(Records excerpted from a collection)
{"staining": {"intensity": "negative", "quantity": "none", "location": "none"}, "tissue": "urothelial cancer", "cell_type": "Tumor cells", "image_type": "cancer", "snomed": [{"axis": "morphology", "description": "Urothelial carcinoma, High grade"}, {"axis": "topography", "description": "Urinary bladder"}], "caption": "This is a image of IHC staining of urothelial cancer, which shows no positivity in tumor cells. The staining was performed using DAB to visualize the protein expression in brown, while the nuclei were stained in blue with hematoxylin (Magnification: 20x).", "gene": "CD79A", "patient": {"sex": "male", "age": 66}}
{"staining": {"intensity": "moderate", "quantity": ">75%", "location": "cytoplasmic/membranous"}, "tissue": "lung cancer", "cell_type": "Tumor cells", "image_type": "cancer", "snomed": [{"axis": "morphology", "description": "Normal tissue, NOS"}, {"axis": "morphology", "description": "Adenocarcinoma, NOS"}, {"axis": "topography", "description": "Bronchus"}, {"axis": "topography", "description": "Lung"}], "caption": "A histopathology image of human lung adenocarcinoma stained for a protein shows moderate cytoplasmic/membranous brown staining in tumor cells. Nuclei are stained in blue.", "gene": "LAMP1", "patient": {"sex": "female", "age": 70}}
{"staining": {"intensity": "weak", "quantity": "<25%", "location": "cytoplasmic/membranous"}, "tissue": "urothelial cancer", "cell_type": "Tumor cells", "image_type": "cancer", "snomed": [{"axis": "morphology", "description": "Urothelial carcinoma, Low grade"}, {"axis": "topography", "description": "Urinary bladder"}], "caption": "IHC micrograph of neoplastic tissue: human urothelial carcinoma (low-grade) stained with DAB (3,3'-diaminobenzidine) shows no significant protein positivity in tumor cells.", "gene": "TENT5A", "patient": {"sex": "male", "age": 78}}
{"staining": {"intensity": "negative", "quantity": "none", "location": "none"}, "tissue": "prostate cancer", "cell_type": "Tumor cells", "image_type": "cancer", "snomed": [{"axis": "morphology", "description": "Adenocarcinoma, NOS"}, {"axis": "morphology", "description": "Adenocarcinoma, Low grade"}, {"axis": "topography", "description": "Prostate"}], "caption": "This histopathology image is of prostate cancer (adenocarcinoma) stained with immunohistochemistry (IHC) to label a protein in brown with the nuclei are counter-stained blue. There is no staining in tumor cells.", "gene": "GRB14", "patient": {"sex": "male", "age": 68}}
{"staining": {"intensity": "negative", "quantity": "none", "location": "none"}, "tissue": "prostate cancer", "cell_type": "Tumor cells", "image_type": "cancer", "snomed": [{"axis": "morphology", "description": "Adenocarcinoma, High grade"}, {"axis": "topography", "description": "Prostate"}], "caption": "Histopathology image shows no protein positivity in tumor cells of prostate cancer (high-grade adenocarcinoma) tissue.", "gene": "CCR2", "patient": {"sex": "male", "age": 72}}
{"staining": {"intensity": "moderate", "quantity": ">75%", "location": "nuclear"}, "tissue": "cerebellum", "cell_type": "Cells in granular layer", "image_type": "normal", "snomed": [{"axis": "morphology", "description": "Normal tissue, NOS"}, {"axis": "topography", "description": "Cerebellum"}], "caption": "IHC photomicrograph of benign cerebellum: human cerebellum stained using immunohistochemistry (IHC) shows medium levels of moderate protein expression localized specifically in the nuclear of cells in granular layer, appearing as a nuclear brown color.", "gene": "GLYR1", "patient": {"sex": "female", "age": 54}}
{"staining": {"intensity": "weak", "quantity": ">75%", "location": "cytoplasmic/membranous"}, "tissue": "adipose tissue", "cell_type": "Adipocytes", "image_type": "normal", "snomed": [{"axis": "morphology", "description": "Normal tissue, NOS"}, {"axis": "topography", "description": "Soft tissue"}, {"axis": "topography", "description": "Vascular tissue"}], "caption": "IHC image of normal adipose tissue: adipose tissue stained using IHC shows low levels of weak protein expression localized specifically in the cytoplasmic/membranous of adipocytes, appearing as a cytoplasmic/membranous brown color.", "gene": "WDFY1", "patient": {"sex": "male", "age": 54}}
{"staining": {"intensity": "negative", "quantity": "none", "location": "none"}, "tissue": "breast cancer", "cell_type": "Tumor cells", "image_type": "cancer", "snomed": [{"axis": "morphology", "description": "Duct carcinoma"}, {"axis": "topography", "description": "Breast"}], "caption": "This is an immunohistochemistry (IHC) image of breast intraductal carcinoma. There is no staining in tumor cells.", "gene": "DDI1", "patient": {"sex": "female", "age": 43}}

» **Exercise description**
Produce an exact copy of the entries above.

» **Problem solution**
{"staining": {"intensity": "negative", "quantity": "none", "location": "none"}, "tissue": "urothelial cancer", "cell_type": "Tumor cells", "image_type": "cancer", "snomed": [{"axis": "morphology", "description": "Urothelial carcinoma, High grade"}, {"axis": "topography", "description": "Urinary bladder"}], "caption": "This is a image of IHC staining of urothelial cancer, which shows no positivity in tumor cells. The staining was performed using DAB to visualize the protein expression in brown, while the nuclei were stained in blue with hematoxylin (Magnification: 20x).", "gene": "CD79A", "patient": {"sex": "male", "age": 66}}
{"staining": {"intensity": "moderate", "quantity": ">75%", "location": "cytoplasmic/membranous"}, "tissue": "lung cancer", "cell_type": "Tumor cells", "image_type": "cancer", "snomed": [{"axis": "morphology", "description": "Normal tissue, NOS"}, {"axis": "morphology", "description": "Adenocarcinoma, NOS"}, {"axis": "topography", "description": "Bronchus"}, {"axis": "topography", "description": "Lung"}], "caption": "A histopathology image of human lung adenocarcinoma stained for a protein shows moderate cytoplasmic/membranous brown staining in tumor cells. Nuclei are stained in blue.", "gene": "LAMP1", "patient": {"sex": "female", "age": 70}}
{"staining": {"intensity": "weak", "quantity": "<25%", "location": "cytoplasmic/membranous"}, "tissue": "urothelial cancer", "cell_type": "Tumor cells", "image_type": "cancer", "snomed": [{"axis": "morphology", "description": "Urothelial carcinoma, Low grade"}, {"axis": "topography", "description": "Urinary bladder"}], "caption": "IHC micrograph of neoplastic tissue: human urothelial carcinoma (low-grade) stained with DAB (3,3'-diaminobenzidine) shows no significant protein positivity in tumor cells.", "gene": "TENT5A", "patient": {"sex": "male", "age": 78}}
{"staining": {"intensity": "negative", "quantity": "none", "location": "none"}, "tissue": "prostate cancer", "cell_type": "Tumor cells", "image_type": "cancer", "snomed": [{"axis": "morphology", "description": "Adenocarcinoma, NOS"}, {"axis": "morphology", "description": "Adenocarcinoma, Low grade"}, {"axis": "topography", "description": "Prostate"}], "caption": "This histopathology image is of prostate cancer (adenocarcinoma) stained with immunohistochemistry (IHC) to label a protein in brown with the nuclei are counter-stained blue. There is no staining in tumor cells.", "gene": "GRB14", "patient": {"sex": "male", "age": 68}}
{"staining": {"intensity": "negative", "quantity": "none", "location": "none"}, "tissue": "prostate cancer", "cell_type": "Tumor cells", "image_type": "cancer", "snomed": [{"axis": "morphology", "description": "Adenocarcinoma, High grade"}, {"axis": "topography", "description": "Prostate"}], "caption": "Histopathology image shows no protein positivity in tumor cells of prostate cancer (high-grade adenocarcinoma) tissue.", "gene": "CCR2", "patient": {"sex": "male", "age": 72}}
{"staining": {"intensity": "moderate", "quantity": ">75%", "location": "nuclear"}, "tissue": "cerebellum", "cell_type": "Cells in granular layer", "image_type": "normal", "snomed": [{"axis": "morphology", "description": "Normal tissue, NOS"}, {"axis": "topography", "description": "Cerebellum"}], "caption": "IHC photomicrograph of benign cerebellum: human cerebellum stained using immunohistochemistry (IHC) shows medium levels of moderate protein expression localized specifically in the nuclear of cells in granular layer, appearing as a nuclear brown color.", "gene": "GLYR1", "patient": {"sex": "female", "age": 54}}
{"staining": {"intensity": "weak", "quantity": ">75%", "location": "cytoplasmic/membranous"}, "tissue": "adipose tissue", "cell_type": "Adipocytes", "image_type": "normal", "snomed": [{"axis": "morphology", "description": "Normal tissue, NOS"}, {"axis": "topography", "description": "Soft tissue"}, {"axis": "topography", "description": "Vascular tissue"}], "caption": "IHC image of normal adipose tissue: adipose tissue stained using IHC shows low levels of weak protein expression localized specifically in the cytoplasmic/membranous of adipocytes, appearing as a cytoplasmic/membranous brown color.", "gene": "WDFY1", "patient": {"sex": "male", "age": 54}}
{"staining": {"intensity": "negative", "quantity": "none", "location": "none"}, "tissue": "breast cancer", "cell_type": "Tumor cells", "image_type": "cancer", "snomed": [{"axis": "morphology", "description": "Duct carcinoma"}, {"axis": "topography", "description": "Breast"}], "caption": "This is an immunohistochemistry (IHC) image of breast intraductal carcinoma. There is no staining in tumor cells.", "gene": "DDI1", "patient": {"sex": "female", "age": 43}}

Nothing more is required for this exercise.